Interview with director Nir Berger

SHORT BIO OF THE DIRECTOR: Nir Berger is a screenwriter and director from Tel Aviv, Israel. He is a graduate of the exclusive Serial Eyes program for European TV drama writers and the Tel Aviv University Film School. He has created several TV & web series, which he often also directs. Among these are the successful web series Dead End (Sof HaDerech) (2019) and Contacts (Sihot Yots’ot) (2016), the sci-fi teen sketch show The Big Nothing (HaKlum HaGadol) (2017), and an untitled TV drama series in production for the Israeli Broadcasting Corporation, to air in late 2020. He has also served as head writer or as a staff writer on many series, among them the highly regarded sketch show “HeYehudim Baim”.

  • Was there a particular event or time that you recognized that filmmaking is your way of telling stories?

As a kid I was already obsessed with movies, taping anything I could find on my VHS collection. I guess it was already pretty obvious where this was going. Took me another 20 years or so to finally come to terms with it, though.

  • Do you think it is essential to go to a film institute in order to become a successful filmmaker?

No, not essential. It depends very much on your character. I think the best things you get from film school is deadlines, and collaborators. Both are hard to find elsewhere, and I know I needed both.

  • Is it harder to get started or to keep going? What was the particular thing that you had to conquer to do either?

Keep going, definitely. I have way more underdeveloped beginnings of projects than fully developed ones. I’m sure most writers do. You need a real passion for the idea to keep you going once the initial enthusiasm of the freshness of the idea dies down. Also, you’ll need that passion to push through the failures and rejection which you will encounter with every project. 
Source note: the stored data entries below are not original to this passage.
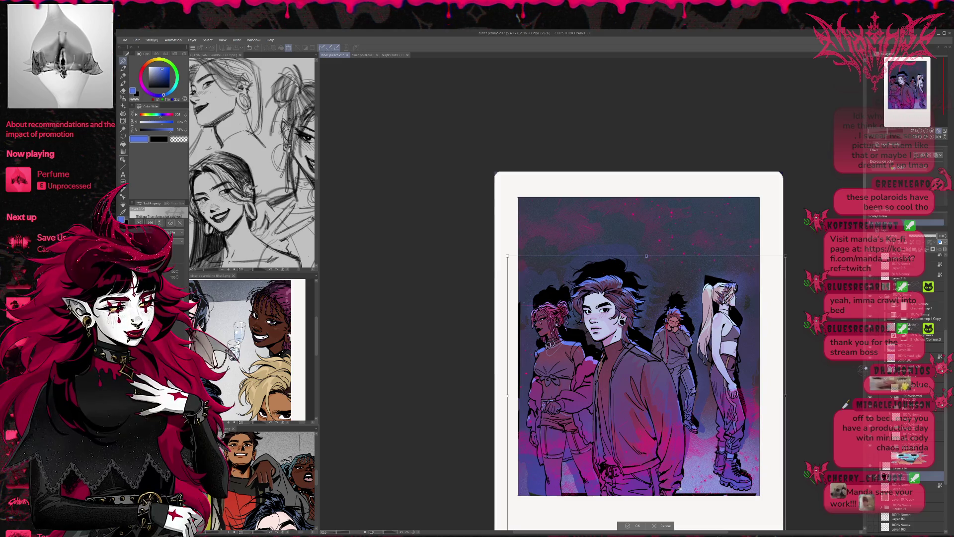
pyautogui.click(665, 525)
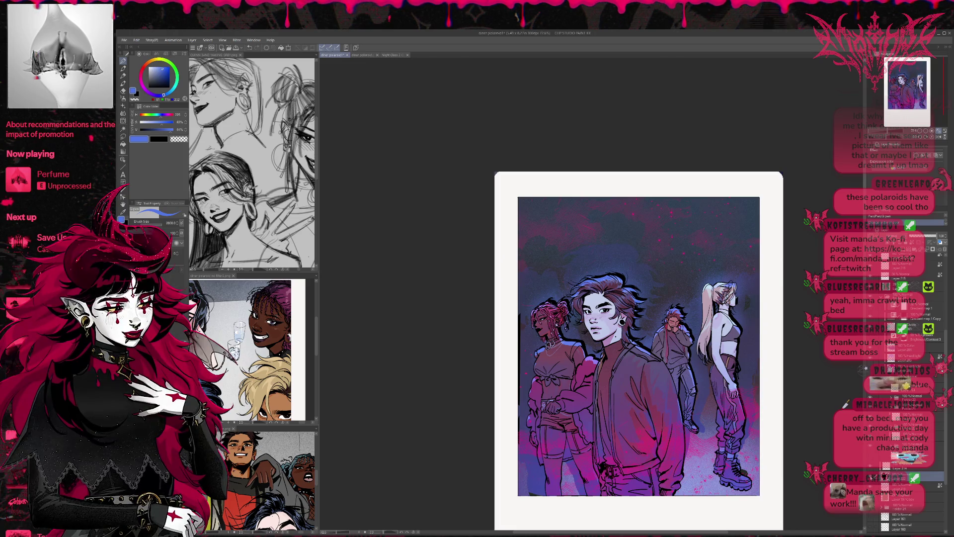
pyautogui.keyDown('ctrl'); pyautogui.click(885, 475); pyautogui.keyUp('ctrl')
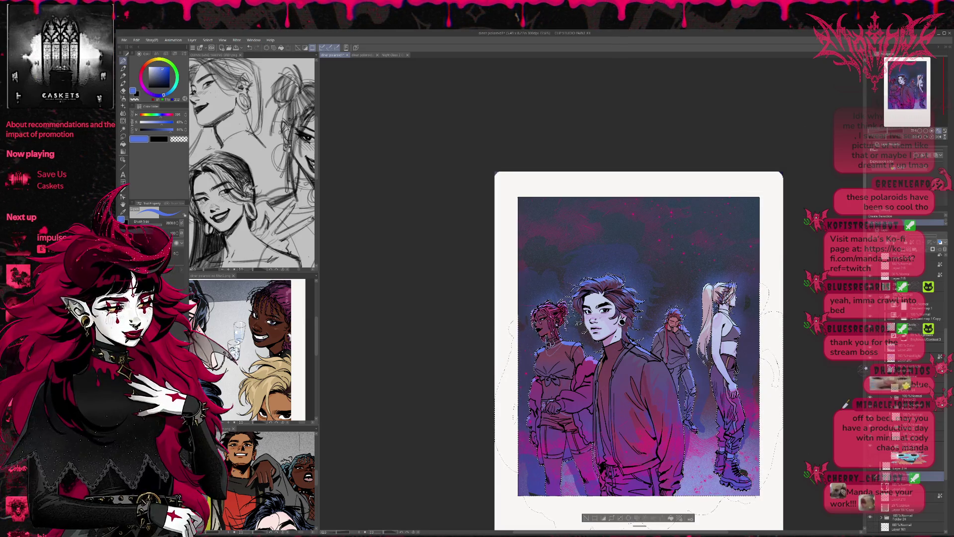
# Set the colour to black, clear the selection, and stretch the shadow silhouettes taller
pyautogui.press('x')
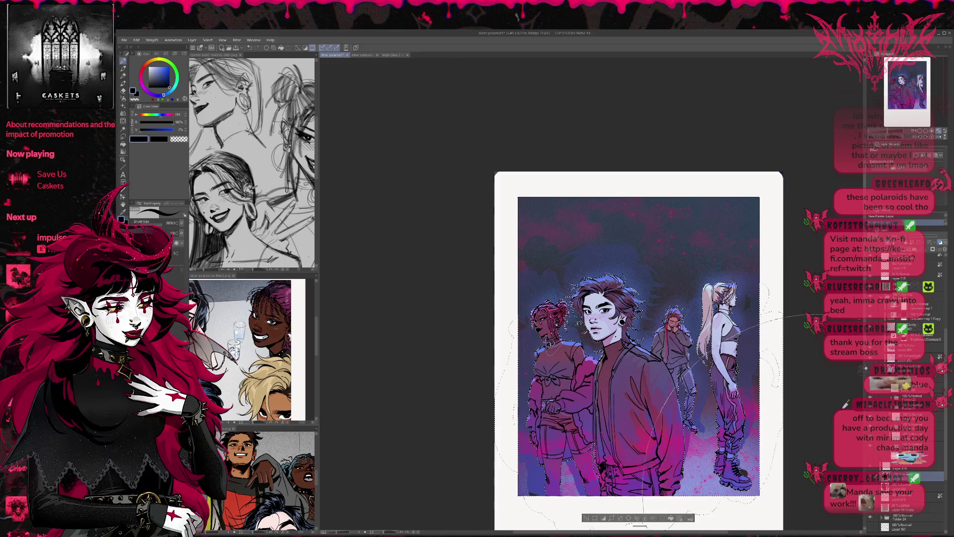
pyautogui.press('ctrl+d')
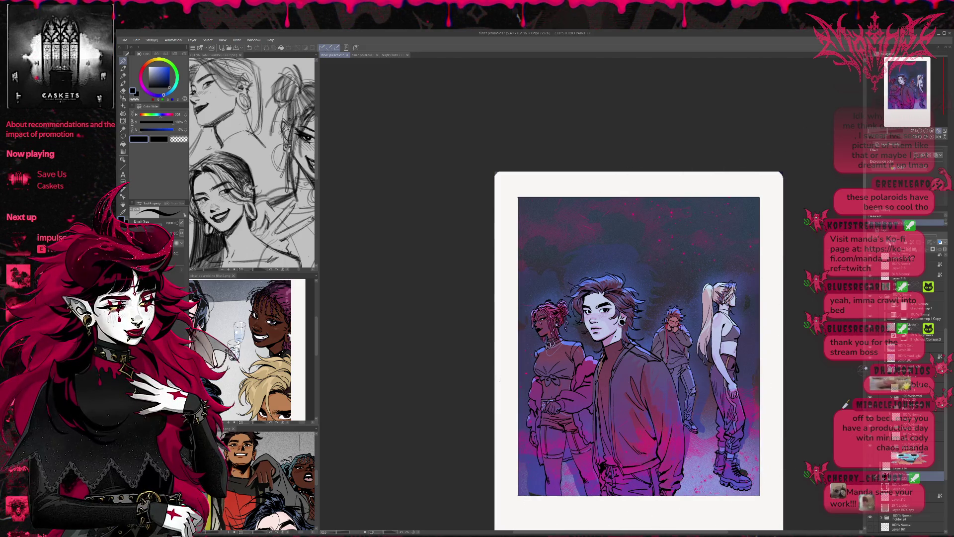
pyautogui.press('ctrl+t')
  • What was the most important lesson you had to learn that has had a positive effect on your film? How did that lesson happen?

I had to learn to set my ego aside and accept criticism that I didn’t necessarily agree with at that moment, but came from people whom I trusted and so I was forced to take it seriously. In this project it happened with some major creative changes early on in production, which eventually created a better show, and that’s more important than my ego being hurt over being wrong.

  • What were the production realities from casting through editing that you had to accommodate? How did you navigate those compromises or surprises and still end up with a cohesive film?

We went out to make a very complex show on a very tight budget, which eventually meant that in my dialogue with Yael, who was both producer and director of animation, we had to prioritize what changes could actually be made and which couldn’t, and we each would have to live with. This of course is insanely difficult for any creative, but was a valuable lesson in what really matters in the viewer’s experience and what doesn’t.

  • What was the hardest artistic choice you made in the making of a film, at any stage in production?

Definitely having to decide to re-edit all of the animatics due to some creative changes, which was both a ton of work and meant that I had to admit I was wrong. I’m not sure which part is harder.

  • You are a collaborator. How have you discovered members of your team and how do you keep the relationship with them strong?

With Yael (producer, director of animation) it’s easy – we’ve known each other since we were 12. This was a journey we took together during which we both had to learn to accommodate each other, and I think our relationship is stronger due to that forced flexibility. She also brought on the rest of the animation team, who were all amazing. With Ofir (co-writer, voice actor, storyboard artist) I worked before on a previous show we wrote together, where we found our rhythm. Writing this was so much fun, it was never a threat to our relationship.

  • What do audiences want? And is it the filmmaker’s role to worry about that?

Nobody knows, and if they say they do, stay away from them. I believe we can only know what we would want to watch, and try and make that, and hope that there are enough people out there with similar taste. Trying to aim for some imaginary target audience might lead to pandering or worse, and who wants to work on a show like that?

  • What role have film festivals played in your life so far? Why are they necessary? How do you get the most out of them?

I am honestly rather new to this world, with this project and another short film I am currently submitting. For a web series like this, the experience of watching it with an audience is invaluable and thrilling, as it’s the only time we get to see an audience’s real reaction. Also, there are often drinks.

  • Do you believe that a filmmaker should be original and fresh or he/she should stick to classic but safe cinema style?

I think you should make what you would like to watch but doesn’t exist yet. If you do, you will find your audience. Or not. Anyway you’ll be making stuff you like so who cares.